Faking a sudden illness could prove the distraction you need. Surely the staff will take pity on someone who came to see Dolph despite having heart problems. Yes, it is time to play the pity card once again. Those months you spent in your high school drama club are finally going to pay off.

"Oh man," you say to the Lundie, "all this arguing is making me feel a little light-headed. Oh, but I'm sure it's nothing. Let's chant for Dolph to have a good next shoot. Go Dolph, go Dolph, D-O-L-P-Hhhhhhhhhhhhnnnnn. Argh, experiencing... chest pains. Left arm... tingling. Talking... like... Shatner. Must... be... having... a heart attack-ack-ack!"
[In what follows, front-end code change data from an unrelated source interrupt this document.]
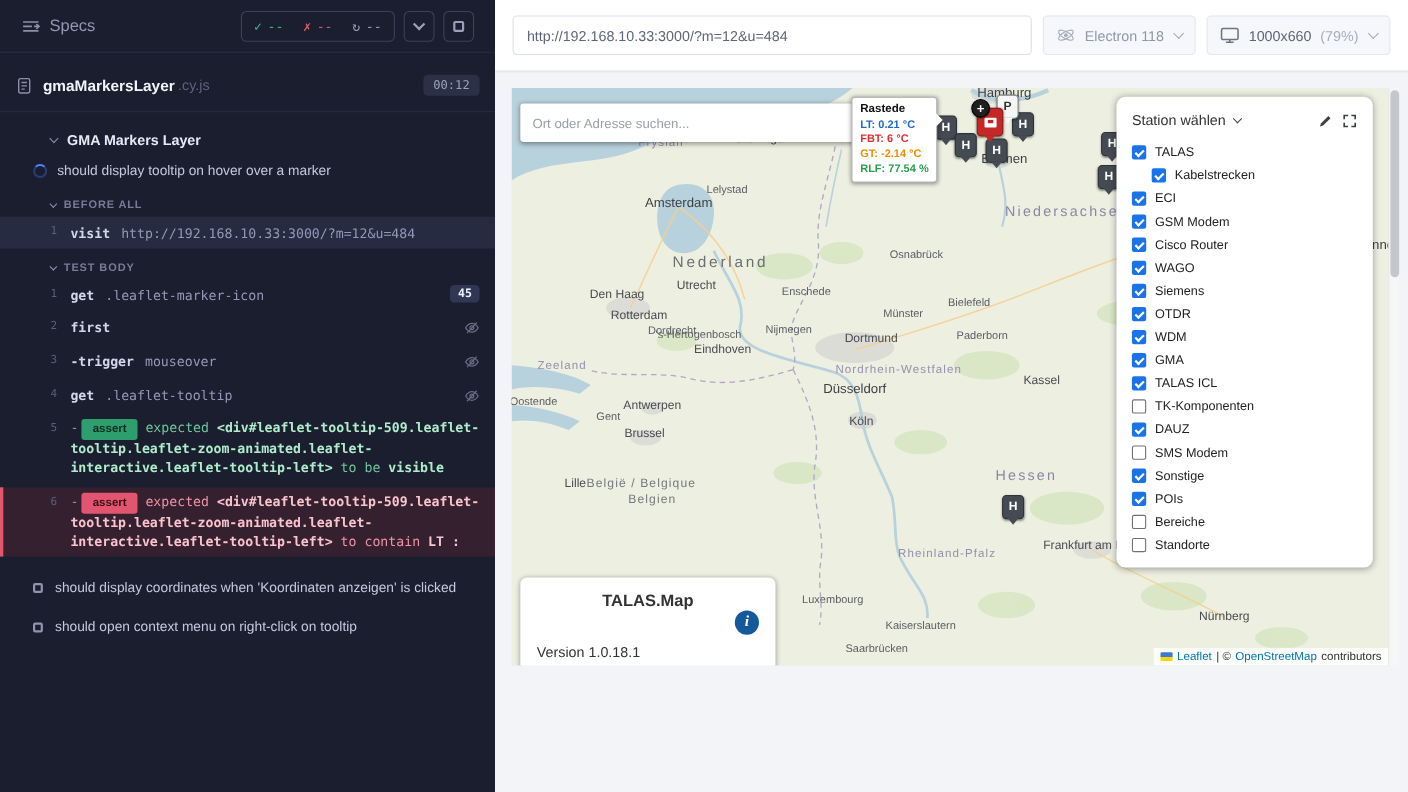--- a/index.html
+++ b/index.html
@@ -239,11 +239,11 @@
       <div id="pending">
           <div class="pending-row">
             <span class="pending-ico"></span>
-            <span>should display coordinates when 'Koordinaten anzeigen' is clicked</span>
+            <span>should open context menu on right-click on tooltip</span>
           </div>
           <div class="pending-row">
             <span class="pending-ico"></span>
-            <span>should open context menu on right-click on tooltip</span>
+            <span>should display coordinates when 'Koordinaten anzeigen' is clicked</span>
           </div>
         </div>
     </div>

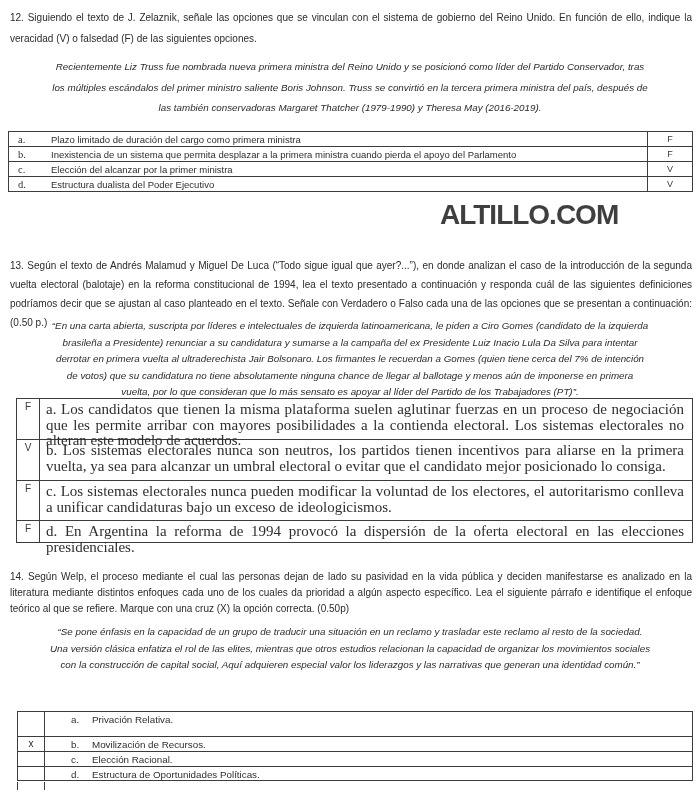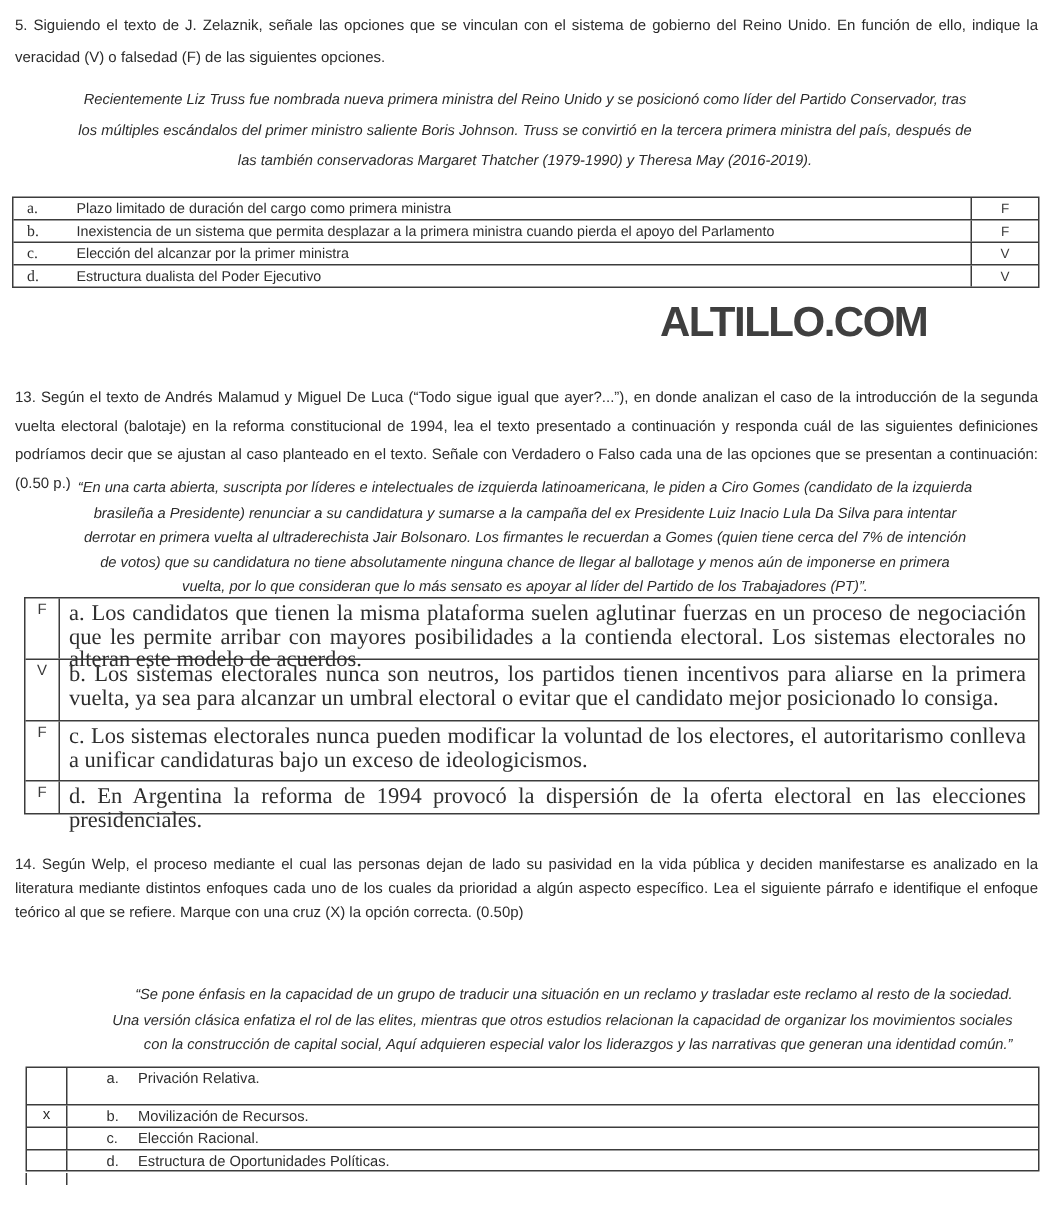--- a/index.html
+++ b/index.html
@@ -50,7 +50,7 @@
 
 <div class="page">
 
-  <div class="prompt" id="q12-prompt">5. Siguiendo el texto de J. Zelaznik, señale las opciones que se vinculan con el sistema de gobierno del Reino Unido. En función de ello, indique la veracidad (V) o falsedad (F) de las siguientes opciones.</div>
+  <div class="prompt" id="q12-prompt">12. Siguiendo el texto de J. Zelaznik, señale las opciones que se vinculan con el sistema de gobierno del Reino Unido. En función de ello, indique la veracidad (V) o falsedad (F) de las siguientes opciones.</div>
 
   <div class="quote" id="q12-quote">
     <div class="qline">Recientemente Liz Truss fue nombrada nueva primera ministra del Reino Unido y se posicionó como líder del Partido Conservador, tras</div>

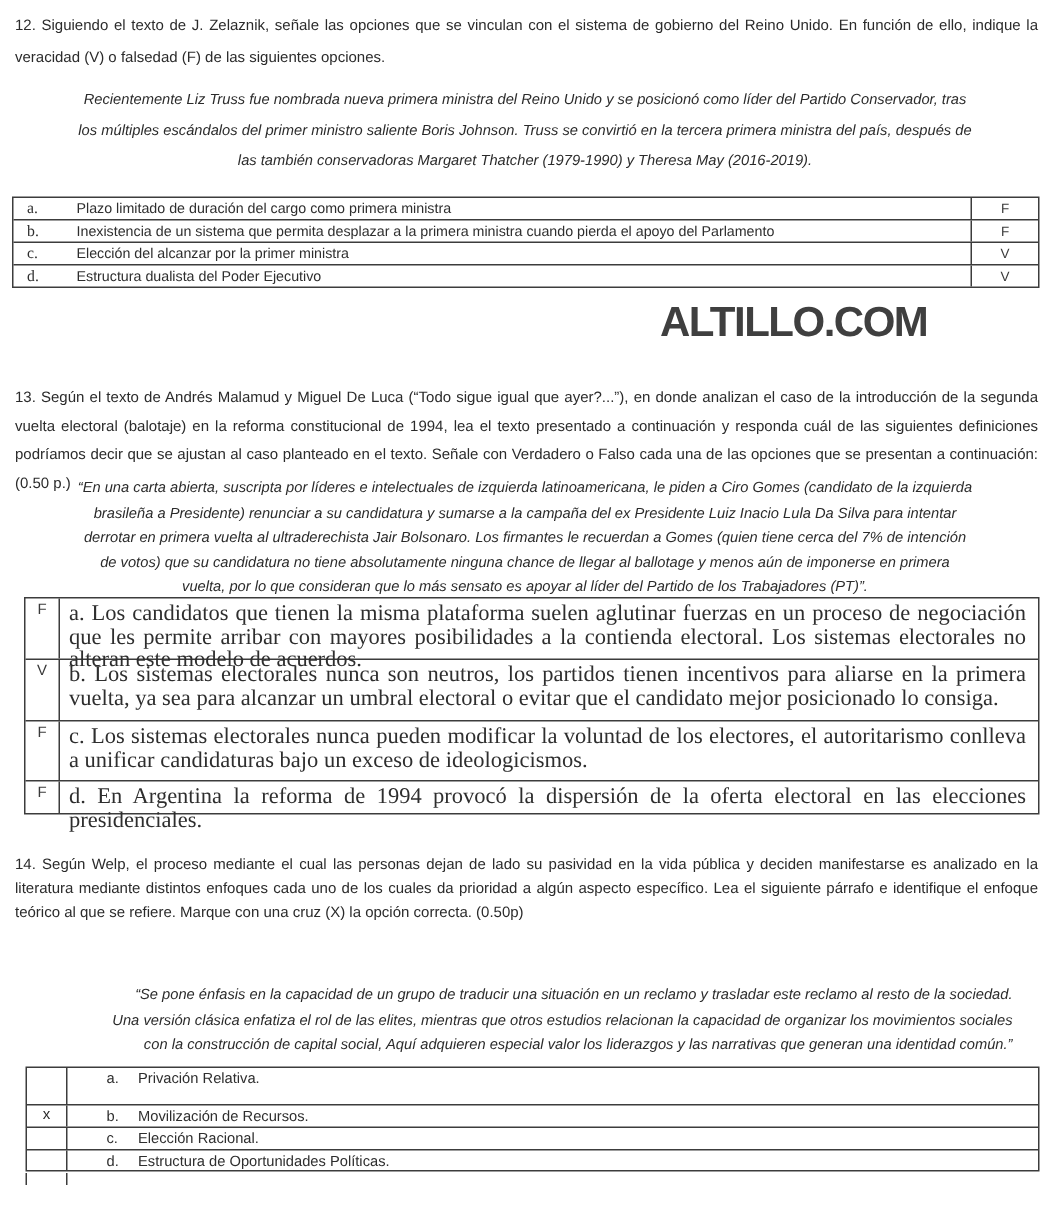--- a/index.html
+++ b/index.html
@@ -15,7 +15,7 @@
   .quote .qline{white-space:nowrap;}
   #q12-quote{left:28px;top:57px;width:644px;line-height:20.5px;}
   #q13-quote{left:25px;top:318px;width:650px;line-height:16.6px;}
-  #q14-quote{left:25px;top:656px;width:650px;line-height:16.5px;text-align:right;}
+  #q14-quote{left:25px;top:624px;width:650px;line-height:16.5px;}
   .watermark{
     position:absolute;left:408px;top:202px;font-size:28px;font-weight:bold;
     letter-spacing:-1px;color:#3f3f3f;line-height:26px;margin-left:32px;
You carefully fall down and start convulsing. You're not really sure if heart attack victims flop around a whole lot, but better safe than sorry. You give the performance of a lifetime, twitching severely and flinging spittle all over the gathering crowd. You even manage to kick one of your shoes off, as you're pretty sure you heard something about heart attack victims wanted to make sure their feet are unrestricted so that the blood can circulate through the legs better, and take pressure off the heart, or something. Still no medic, though, so you rack your brain trying to come up with more heart attack symptoms.

A few minutes into your scene, the director comes running over. "Aw, geez. Somebody call the medic over here before we have to pay for an ambulance." One of the production assistants rushes over and whispers something into the director's ear. He sighs heavily, and then addresses you personally:

"Ok buddy, here's the thing: we couldn't afford to hire a full-time medic, but one of the extras used to be a lifeguard, and he had to pass a vigorous first aid/CPR class for work. Chet, get over here and earn your pay!"

Chet runs over and kneels beside you. He leans in, and you see that he has a confused look on his face. Good, you muse, he doesn't remember any of his training. I'll just let him try a few things, and then spring to life and declare that I'm cured. After that, it's smooth sailing to a free pity talk with D. Lundy himself. Your train of thought is derailed suddenly, as Chet begins pounding your chest while screaming, "live, damn you, live!" You try to cut his efforts short, but inhaling at all leaves a sharp pain in your lungs.

"Don't you die on me! It's not working! Bring me that defibrilator!"

"Chet, that's not a defibrilator. That's the battery from my Geo. Anyway, isn't that more for cardiac arrest?"

"Hey, who sat through the 2-hour first aid class? Me. Now bring it here! And bring my jumper cables, too."

1.21 GIGAWATTS!

Alright, this is getting out of hand. You struggle to sit up and wave Chet off, but the braindead extra eases you back down and tries to reassure you that everything will be just fine. He shouts clear and thrusts the arcing cables onto your chest. You're only dimly aware of anything apart from the pain of the the shock compounded with your broken ribs, but you do hear Chet lamenting that the first shock did nothing. He declares that he's going to try again, and sure enough, the second one was enough to kill you.

SHOCKING NEWS! TIME TO START OVER!!!